I recounted how he used to growl at me and bare his fangs every time I brought him food or approached to change his bandages. “It was kind of frightening, but what was I going to do? Leave him there like that? Oh no!” “Absolutely not,” she agreed. “You couldn’t possibly leave those sort of wounds to heal on their own.” I continued with my story, telling her how I went to visit that poor dog twice a day for the next month. I explained how we started to bond, and that just when I sensed I was about to make a major breakthrough and earn its trust, one day that brindle Pit Bull lunged at my crotch. “Its jaws clamped down with an awful force, those teeth cutting through my denim jeans and deep into my flesh.
I screamed out in agony with a blood curdling cry, and soon my colleagues rushed in to rescue me. They did everything they could do to extract my private parts from his vice-like jowls, but it was too late. Blood was everywhere. The damage had been done. My audience gasped in horror, then reached to grasp my hand in a sympathetic clench and asked, “Did they have to put the dog down?” “They insisted upon it,” said, “But just as adamantly, I insisted that they couldn’t. You see… that poor dog had sex dates in armagh been through hell. It didn’t deserve to die.”
At this point, I was benefitting from an overabundance of sympathy. The compassions of a caring veterinarian, magnified by liquor, were synergistically compounding in my favor. Then, quite suddenly, the compassionate heart was eclipsed by clinical curiosity. “So tell me about your wounds,” she demanded. “How serious were they?” “Ill tell you this,” I replied. “I’m dealing with a lot of complications. As well as the surgery went, I have to be concerned with scarring and infection. I’m not sure if I’ll ever be the same again, to be honest with you. I guess only time will tell.”
“Would it be too much to ask, if I wanted to see your wounds” she asked. “Well….” I hesitated. “Please! Please!” she repeated. “All right,” I agreed. “But not here at the bar. If you want to examine my wounds, we’ll have to go up to your room.” By the time we were riding the elevator to the upper floors, she thought I was doing her a huge favor, escorting her to her room. I was nervous as hell, wondering how I was going to play the lie, trying to guess where it would all lead.
When we arrived at her suite, she slowly opened the door then kicked her shoes off. “Make yourself comfortable,” she told me as she reclined back onto her hotel bed. I looked around her room and it was a chaotic mess. There were papers everywhere. A briefcase, a suitcase, all sorts of clothes and newspapers scattered about. I asked if I could use her bathroom, and she said “Of course.” I closed the door behind me, lowered the toilet seat and sat down to urinate. I didn’t want her to hear me taking a pee. I sat in there for several minutes, wondering how I would perpetuate my fictional tale.

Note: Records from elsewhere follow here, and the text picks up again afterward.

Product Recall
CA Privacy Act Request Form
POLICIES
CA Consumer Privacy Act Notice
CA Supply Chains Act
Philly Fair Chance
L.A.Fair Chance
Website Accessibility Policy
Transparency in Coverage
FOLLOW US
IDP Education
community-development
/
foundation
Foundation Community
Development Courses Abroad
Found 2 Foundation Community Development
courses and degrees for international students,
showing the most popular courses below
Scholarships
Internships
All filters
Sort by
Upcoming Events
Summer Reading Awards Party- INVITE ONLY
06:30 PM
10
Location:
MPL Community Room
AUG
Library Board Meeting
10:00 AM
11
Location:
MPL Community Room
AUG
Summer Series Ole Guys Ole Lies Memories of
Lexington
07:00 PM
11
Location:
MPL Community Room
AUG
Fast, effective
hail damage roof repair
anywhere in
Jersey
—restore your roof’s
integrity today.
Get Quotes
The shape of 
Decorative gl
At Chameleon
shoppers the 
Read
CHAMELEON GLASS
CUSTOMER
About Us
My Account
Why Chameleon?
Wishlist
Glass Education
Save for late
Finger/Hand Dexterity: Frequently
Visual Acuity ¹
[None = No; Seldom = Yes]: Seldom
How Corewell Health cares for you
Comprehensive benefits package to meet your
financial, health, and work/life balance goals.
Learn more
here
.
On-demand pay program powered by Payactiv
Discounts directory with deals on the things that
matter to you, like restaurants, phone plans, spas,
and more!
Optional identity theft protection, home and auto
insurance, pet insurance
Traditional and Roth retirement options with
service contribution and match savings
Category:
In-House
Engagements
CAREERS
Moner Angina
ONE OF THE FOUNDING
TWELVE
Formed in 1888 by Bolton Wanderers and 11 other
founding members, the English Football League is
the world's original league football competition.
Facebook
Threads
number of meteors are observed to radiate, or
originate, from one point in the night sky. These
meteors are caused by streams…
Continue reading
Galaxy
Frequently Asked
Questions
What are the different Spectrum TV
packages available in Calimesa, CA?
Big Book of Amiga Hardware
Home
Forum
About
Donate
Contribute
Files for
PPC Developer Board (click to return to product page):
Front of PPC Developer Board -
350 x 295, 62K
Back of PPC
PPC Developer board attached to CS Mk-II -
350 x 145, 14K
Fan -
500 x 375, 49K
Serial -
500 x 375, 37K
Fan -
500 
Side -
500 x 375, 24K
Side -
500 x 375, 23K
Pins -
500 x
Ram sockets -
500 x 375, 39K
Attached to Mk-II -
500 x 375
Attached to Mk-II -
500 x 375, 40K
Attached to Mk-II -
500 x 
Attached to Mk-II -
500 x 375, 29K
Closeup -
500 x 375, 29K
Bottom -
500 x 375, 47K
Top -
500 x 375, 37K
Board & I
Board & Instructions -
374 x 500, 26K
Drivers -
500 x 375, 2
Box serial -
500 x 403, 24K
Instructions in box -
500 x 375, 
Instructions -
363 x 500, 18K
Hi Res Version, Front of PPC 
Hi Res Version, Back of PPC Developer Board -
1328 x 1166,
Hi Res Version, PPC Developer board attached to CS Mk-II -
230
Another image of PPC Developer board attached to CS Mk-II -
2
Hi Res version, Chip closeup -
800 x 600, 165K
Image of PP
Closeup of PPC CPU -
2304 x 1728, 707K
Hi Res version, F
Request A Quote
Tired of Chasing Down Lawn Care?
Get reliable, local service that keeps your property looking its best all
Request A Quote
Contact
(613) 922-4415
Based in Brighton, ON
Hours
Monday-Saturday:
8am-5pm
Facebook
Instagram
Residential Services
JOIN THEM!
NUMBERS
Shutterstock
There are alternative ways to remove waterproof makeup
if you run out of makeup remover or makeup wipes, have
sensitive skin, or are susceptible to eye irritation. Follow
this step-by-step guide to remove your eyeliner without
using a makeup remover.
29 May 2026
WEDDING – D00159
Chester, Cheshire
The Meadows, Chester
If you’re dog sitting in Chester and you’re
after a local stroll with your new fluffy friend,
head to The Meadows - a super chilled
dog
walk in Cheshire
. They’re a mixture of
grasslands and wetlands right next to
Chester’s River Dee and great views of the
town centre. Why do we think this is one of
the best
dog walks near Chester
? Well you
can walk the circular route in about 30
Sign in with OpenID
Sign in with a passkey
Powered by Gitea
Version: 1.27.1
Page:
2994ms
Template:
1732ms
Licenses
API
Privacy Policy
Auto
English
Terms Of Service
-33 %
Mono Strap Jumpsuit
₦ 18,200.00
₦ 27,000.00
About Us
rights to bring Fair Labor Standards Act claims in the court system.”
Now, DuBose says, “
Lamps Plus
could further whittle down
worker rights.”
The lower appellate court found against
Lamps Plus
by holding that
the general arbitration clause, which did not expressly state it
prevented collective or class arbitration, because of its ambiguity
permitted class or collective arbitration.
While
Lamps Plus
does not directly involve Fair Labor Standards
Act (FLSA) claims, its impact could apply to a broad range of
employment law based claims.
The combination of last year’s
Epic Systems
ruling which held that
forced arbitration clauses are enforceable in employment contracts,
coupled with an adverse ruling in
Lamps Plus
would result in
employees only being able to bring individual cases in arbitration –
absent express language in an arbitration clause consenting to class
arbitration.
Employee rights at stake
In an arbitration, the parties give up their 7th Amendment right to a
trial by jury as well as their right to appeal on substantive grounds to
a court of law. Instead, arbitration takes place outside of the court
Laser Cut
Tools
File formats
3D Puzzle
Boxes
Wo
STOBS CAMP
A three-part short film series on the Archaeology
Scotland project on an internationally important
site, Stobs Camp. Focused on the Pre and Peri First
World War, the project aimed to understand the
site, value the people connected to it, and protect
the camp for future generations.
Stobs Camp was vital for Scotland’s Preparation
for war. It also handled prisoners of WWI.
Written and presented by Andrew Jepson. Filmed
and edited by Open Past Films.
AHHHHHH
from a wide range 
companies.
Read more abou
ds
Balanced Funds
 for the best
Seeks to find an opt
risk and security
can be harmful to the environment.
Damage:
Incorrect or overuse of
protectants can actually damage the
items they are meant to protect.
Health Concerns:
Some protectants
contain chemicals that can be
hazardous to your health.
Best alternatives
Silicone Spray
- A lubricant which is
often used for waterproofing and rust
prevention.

I debated with myself over what course of action to take. Should I politely back down and bashfully exit, or should I wrap my cock in any handy gauze and play out the fib? I noticed a first aid kit amid the veterinarian’s toiletries and considered the liberal application of antibiotic creams and sterile bandages. In the end however, it all felt too silly, too deceptive, too dishonest. As I gathered some gumption, I decided to come clean and confess that the whole story had been a lie to get myself up to her room. Finally, with a surge of courage, I came out of the bathroom to confront my pretty vet. I have to say that I wasn’t too surprised to find her passed out on her bed.
I studied her slumbering form for several minutes, taking in the texture of her exposed skin, the roundness of her breasts, the shapely form of her dangling legs. I could peer up her dress and see a sexy pair of blue bikini briefs. She was quite delicious in her subconscious state, but I could never bring myself to violate a woman like that. Instead, I scrawled her a polite note thanking her for the drink and the conversation, then let myself out of the bedroom door and found my way back to my room. This story won’t be complete without me explaining what happened the next day.